In a dramatic feat of engineering, an 80m-long commercial building in Zurich has been relocated in its entirety, 60m to the left of its original position. The 123-year-old redbrick Maschinenfabrik Oerlikon (MFO) was once a factory for the manufacture of tool machinery, weapons and electric locomotives however its recent owner ABB had announced plans to pull the aging building down.
Following a public petition to save the structure, the MFO was taken on by new owners Swiss Prime Site who pledged to fund a relocation of the old management building, preserving the much-loved MFO and enabling Swiss Federal Railways to undertake an expansion project at Switzerland’s seventh largest railway station, Zurich Oerlikon, situated nearby. The estimated cost of the relocation operation stands at CHF12m (€10m).
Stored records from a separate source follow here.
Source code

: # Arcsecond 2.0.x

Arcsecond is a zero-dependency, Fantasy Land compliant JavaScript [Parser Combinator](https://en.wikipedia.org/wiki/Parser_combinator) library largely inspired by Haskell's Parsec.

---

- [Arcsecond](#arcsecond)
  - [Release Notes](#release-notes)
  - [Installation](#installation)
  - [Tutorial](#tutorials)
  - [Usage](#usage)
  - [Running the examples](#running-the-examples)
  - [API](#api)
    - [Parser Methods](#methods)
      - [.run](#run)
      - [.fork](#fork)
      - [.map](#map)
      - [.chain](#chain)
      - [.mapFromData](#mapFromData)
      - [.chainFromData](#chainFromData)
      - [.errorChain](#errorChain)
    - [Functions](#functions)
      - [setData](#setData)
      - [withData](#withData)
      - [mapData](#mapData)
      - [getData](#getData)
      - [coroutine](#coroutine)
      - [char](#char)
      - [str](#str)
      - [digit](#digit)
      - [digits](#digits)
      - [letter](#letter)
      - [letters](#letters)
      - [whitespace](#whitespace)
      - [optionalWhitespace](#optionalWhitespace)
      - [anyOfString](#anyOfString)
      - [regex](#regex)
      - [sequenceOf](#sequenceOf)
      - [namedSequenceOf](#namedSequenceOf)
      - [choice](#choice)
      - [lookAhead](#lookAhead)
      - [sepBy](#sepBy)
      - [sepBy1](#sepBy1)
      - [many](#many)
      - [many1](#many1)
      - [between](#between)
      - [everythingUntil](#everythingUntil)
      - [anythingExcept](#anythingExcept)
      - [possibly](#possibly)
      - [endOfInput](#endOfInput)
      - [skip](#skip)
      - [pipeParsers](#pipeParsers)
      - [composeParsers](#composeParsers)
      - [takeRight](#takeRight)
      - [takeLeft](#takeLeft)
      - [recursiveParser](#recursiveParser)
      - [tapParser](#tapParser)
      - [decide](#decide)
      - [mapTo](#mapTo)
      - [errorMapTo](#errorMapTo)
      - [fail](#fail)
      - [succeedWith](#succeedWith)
Preliminary works began back in July 2011 when the supporting basement walls were carefully replaced with steel pillars and a concrete plate with tracks on top was constructed under the building. Eventually the building itself was attached to specially-created carriages ready for relocation. The engineer in charge was Rolf Iten.
On Tuesday last week, hydraulic presses began to shift the building at a rate of four metres per hour, gently moving the 6,200 tonne structure in a westerly direction on 500 steel wheels mounted on six displacement tracks. The hydraulic presses were repositioned every 60cm with each cycle taking approximately seven minutes. Over a span of two days, entire management building was transferred 60m to its new position which will permit the planned expansion by the Swiss Federal Railways. Deconstruction works are now underway and it is thought that the building will be ready for use again by November 2012.
Speaking on the incredible feat of engineering, Peter Lehmann, Chief Investment Officer of Swiss Prime Site AG, said: “We have around 200 properties valued at CHF8.2bn (€6.8bn) but we have never approached a building in our portfolio in such an unconventional way before. It fills us with pride and satisfaction that the seemingly impossible has become a reality.”